# Wing on a String......Training Tool



## stonebroke (Dec 16, 2004)

Many years ago Richard Wolters made using a wing on a fish line a very popular (but controversial) training tool for getting pointing pups to point in his book "Gundog". Many people feel it teaches a pup to sight point instead of to use its nose. While it may or may not be a good thing to use to get a pointer pup to point, I've found it to be a great tool for the Flushing Breeds and Retrievers.

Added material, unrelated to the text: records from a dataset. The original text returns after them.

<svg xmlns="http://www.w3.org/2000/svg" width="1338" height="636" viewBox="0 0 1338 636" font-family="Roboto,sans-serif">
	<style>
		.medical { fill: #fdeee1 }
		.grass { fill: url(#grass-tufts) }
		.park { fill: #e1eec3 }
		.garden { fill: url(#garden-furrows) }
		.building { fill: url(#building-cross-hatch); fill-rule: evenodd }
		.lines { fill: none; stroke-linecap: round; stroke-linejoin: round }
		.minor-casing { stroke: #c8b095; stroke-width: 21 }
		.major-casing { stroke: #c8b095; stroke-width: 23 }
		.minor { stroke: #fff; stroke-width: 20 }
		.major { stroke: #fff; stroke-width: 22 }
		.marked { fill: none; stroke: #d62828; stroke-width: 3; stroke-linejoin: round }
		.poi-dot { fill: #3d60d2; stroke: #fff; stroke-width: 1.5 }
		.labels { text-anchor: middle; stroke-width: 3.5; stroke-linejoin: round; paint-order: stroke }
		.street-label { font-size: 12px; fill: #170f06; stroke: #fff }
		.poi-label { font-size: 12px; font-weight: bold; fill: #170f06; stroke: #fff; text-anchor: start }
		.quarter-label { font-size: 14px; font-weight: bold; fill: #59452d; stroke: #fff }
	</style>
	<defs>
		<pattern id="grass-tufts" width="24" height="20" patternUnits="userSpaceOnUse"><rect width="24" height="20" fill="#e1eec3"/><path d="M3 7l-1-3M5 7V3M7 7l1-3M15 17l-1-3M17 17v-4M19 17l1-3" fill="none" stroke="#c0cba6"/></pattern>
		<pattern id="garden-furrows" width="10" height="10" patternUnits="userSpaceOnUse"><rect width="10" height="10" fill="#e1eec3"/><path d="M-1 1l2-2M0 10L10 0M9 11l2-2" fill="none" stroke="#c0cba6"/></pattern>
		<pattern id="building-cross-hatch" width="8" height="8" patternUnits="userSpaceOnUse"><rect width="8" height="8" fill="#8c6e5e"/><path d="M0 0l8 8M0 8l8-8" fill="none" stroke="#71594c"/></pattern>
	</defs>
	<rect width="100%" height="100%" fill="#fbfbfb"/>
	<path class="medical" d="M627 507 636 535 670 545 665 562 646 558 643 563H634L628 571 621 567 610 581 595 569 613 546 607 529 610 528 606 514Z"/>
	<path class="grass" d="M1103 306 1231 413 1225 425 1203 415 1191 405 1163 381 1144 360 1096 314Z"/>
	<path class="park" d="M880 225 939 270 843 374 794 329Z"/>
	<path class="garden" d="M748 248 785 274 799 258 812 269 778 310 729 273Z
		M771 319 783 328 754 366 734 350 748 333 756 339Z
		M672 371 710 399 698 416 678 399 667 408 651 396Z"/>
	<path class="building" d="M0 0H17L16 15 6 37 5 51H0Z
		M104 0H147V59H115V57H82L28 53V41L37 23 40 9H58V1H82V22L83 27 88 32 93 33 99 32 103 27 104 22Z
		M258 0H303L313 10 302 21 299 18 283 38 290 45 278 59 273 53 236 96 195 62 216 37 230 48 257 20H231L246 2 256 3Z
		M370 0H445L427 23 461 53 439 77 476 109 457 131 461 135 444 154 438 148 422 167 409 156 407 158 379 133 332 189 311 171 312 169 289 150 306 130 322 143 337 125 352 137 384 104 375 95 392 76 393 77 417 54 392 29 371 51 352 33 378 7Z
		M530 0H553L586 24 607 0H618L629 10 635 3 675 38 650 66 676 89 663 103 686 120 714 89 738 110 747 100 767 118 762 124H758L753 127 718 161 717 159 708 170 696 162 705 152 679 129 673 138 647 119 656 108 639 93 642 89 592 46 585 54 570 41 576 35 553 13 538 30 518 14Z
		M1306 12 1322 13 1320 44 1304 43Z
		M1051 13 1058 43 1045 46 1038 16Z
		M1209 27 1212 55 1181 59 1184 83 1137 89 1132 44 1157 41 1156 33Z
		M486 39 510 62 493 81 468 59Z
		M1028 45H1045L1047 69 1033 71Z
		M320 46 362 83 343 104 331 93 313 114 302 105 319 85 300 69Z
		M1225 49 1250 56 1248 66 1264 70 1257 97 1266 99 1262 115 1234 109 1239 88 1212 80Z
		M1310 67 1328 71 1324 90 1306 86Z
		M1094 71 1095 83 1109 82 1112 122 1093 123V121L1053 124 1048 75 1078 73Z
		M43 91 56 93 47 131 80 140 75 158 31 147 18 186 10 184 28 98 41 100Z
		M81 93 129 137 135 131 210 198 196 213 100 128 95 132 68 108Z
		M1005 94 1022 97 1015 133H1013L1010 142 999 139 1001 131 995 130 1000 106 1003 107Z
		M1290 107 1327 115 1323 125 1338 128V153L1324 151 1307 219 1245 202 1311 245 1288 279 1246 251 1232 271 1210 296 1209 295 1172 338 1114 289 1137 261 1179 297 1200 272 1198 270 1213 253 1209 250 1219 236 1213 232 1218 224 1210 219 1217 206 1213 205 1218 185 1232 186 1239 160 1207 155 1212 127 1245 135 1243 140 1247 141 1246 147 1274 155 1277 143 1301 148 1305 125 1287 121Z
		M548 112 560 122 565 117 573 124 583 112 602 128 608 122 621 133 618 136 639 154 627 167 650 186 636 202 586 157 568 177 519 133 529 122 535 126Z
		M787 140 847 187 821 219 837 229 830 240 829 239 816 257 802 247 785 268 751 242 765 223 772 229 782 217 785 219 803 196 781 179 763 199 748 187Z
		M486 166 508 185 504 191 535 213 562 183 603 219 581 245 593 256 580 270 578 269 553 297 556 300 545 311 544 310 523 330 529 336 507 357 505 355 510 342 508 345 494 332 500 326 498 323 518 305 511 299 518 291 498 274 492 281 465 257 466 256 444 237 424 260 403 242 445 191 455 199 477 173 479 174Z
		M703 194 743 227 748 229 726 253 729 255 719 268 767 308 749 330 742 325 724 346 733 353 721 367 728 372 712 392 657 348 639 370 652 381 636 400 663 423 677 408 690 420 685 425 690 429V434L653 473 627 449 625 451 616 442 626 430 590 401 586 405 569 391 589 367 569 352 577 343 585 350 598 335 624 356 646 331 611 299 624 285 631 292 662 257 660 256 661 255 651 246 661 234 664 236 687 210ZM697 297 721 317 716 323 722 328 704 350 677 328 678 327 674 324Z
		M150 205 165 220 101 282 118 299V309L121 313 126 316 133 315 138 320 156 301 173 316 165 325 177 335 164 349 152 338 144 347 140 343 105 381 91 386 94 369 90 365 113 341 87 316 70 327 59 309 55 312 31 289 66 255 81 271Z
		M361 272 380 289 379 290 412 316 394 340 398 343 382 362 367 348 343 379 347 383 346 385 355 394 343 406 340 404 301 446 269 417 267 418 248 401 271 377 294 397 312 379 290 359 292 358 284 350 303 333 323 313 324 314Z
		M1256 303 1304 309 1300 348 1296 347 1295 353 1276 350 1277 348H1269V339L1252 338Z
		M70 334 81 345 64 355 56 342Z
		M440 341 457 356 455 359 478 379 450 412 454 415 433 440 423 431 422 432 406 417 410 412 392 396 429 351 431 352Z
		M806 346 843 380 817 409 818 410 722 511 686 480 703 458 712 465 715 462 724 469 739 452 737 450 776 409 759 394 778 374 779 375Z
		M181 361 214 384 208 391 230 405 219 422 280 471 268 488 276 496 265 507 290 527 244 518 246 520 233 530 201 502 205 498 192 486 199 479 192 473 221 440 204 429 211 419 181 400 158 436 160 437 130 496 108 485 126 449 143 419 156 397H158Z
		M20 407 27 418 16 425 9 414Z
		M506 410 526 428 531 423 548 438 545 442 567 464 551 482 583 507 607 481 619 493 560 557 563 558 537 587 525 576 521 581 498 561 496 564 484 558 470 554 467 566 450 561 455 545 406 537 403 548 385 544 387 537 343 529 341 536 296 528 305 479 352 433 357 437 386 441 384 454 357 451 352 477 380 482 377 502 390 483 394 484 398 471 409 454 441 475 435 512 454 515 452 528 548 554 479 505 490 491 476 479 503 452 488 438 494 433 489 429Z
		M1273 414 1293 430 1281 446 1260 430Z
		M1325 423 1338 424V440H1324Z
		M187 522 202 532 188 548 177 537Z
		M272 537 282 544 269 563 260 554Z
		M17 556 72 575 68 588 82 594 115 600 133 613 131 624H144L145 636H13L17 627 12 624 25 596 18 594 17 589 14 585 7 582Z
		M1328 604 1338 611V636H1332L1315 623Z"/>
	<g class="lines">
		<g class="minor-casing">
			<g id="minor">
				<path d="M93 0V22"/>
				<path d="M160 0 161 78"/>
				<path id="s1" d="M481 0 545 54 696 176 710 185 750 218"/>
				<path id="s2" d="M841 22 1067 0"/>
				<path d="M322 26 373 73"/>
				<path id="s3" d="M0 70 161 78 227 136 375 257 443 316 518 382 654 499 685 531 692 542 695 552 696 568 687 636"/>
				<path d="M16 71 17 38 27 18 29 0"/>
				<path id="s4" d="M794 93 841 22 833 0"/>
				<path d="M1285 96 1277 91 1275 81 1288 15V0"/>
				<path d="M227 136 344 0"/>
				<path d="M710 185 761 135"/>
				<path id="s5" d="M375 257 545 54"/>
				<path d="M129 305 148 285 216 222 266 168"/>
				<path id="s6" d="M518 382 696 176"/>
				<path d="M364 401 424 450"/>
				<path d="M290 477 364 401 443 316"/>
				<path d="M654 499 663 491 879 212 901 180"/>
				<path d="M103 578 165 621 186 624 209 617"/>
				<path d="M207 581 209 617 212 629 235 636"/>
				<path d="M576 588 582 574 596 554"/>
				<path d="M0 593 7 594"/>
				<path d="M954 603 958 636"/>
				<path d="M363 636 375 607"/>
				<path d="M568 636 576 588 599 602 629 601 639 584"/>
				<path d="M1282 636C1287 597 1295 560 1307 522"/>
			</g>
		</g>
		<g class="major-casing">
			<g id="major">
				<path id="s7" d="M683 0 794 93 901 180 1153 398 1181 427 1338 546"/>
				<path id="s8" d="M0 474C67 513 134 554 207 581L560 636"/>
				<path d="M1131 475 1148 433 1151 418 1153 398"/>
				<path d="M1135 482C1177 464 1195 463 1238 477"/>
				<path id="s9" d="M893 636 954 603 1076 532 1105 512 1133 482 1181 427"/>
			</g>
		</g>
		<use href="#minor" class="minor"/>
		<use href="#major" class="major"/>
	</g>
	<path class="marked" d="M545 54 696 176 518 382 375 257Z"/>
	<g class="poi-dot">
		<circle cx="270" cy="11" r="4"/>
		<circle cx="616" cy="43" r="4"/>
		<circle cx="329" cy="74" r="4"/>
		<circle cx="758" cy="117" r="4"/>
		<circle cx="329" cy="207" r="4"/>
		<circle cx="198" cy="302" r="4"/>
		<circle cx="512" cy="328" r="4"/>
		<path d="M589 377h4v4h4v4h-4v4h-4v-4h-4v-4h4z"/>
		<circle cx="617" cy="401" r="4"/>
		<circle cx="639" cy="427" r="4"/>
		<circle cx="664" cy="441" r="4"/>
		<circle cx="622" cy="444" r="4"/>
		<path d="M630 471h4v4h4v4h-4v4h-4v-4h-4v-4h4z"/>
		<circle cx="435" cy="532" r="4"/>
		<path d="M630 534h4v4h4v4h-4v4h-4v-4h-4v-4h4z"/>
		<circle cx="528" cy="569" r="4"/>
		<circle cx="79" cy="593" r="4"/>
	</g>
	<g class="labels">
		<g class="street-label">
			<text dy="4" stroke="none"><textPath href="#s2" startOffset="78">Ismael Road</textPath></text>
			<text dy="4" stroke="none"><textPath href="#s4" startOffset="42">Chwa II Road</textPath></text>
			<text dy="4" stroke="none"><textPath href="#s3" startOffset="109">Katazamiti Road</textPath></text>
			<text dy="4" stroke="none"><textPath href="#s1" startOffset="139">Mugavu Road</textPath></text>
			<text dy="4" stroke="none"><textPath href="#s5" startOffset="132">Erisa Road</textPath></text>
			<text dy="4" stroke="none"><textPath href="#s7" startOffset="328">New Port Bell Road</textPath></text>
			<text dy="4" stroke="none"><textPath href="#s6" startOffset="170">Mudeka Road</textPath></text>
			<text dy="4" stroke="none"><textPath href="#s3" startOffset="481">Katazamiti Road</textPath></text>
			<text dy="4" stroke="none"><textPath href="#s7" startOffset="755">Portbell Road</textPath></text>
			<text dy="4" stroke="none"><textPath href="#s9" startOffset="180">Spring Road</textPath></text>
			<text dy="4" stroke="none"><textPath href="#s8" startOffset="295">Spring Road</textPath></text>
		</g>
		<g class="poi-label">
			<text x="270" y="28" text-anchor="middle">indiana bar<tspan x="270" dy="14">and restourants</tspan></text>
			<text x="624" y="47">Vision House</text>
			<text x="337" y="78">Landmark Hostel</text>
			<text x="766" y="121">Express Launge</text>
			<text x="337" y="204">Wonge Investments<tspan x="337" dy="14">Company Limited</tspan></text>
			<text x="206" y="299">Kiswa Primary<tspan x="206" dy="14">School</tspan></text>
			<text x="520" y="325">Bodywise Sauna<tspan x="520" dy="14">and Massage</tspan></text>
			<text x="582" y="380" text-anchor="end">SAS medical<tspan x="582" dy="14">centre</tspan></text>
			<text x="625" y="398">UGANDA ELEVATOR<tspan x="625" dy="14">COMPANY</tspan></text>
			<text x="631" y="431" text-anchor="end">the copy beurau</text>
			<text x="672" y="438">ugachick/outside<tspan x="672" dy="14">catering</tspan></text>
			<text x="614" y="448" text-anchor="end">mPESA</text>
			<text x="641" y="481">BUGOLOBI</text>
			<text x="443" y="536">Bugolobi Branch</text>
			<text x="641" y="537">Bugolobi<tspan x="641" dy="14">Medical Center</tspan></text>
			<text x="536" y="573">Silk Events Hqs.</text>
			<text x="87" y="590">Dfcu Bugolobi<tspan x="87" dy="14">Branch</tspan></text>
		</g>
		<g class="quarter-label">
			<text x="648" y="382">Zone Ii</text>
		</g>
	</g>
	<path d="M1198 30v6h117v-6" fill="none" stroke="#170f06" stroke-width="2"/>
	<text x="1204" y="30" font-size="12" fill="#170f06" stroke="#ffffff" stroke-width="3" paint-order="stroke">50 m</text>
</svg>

What I do is to attach a pheasant wing to a stout cord and attach it to either a long stick or fishing rod. Instead of flipping it in front of a pup and making sure it doesn't catch it, I flip it out and let the pups pounce on it and grab hold of it. We're talking young pups here.....6 weeks to 12 or 15 weeks of age. After they have it in their mouth, I gently pull them in to me and praise them up while they have the wing in their mouths. This does a couple of things. Number 1, the scent of a bird wakes up their instincts and gets them interested in feathers. Number 2, you get a nice retrieve to hand. Number 3, it's great exercise for the pup and they absolutely love it.

It's important to use a stout nylon cord instead of monofilament fish line as you don't want the line to break and have the pup run off with the wing. Also, it's very important to not get in a tug of war with the pup. If he really pulls back against you (most won't, but some will), just walk to him and pick him up with the wing in his mouth.

After he is doing well chasing and grabbing the wing by sight, you can take the pup to some taller grass, flip the wing out a little further, and force him to find the wing with his nose. I let my pups catch and grab the wing about half the time.

Remember to use a lot of praise and don't be in a big hurry to take the wing out of his mouth and don't overdo it. I've never seen a pup get tired of this, and when I get the wing and stick out for my pups my old dogs go nuts....they never tire of the game either.


----------



## mburgess (Aug 11, 2003)

It is a good tool for training young pointer pups too, if used properly. If used to wake up the pointing instinct, thats fine. Once pup is pointing, put it away. It only encourages chasing, creeping, and sight pointing. Real birds teach a dog how to use their nose.


----------



## mdaniel (May 2, 2007)

stonebroke great post, I even used this for waterfowl training :thumb:


----------



## mnswd (Oct 13, 2005)

Thank for the great info - I have 4 week old pups at home can't wait till they are a little older.


----------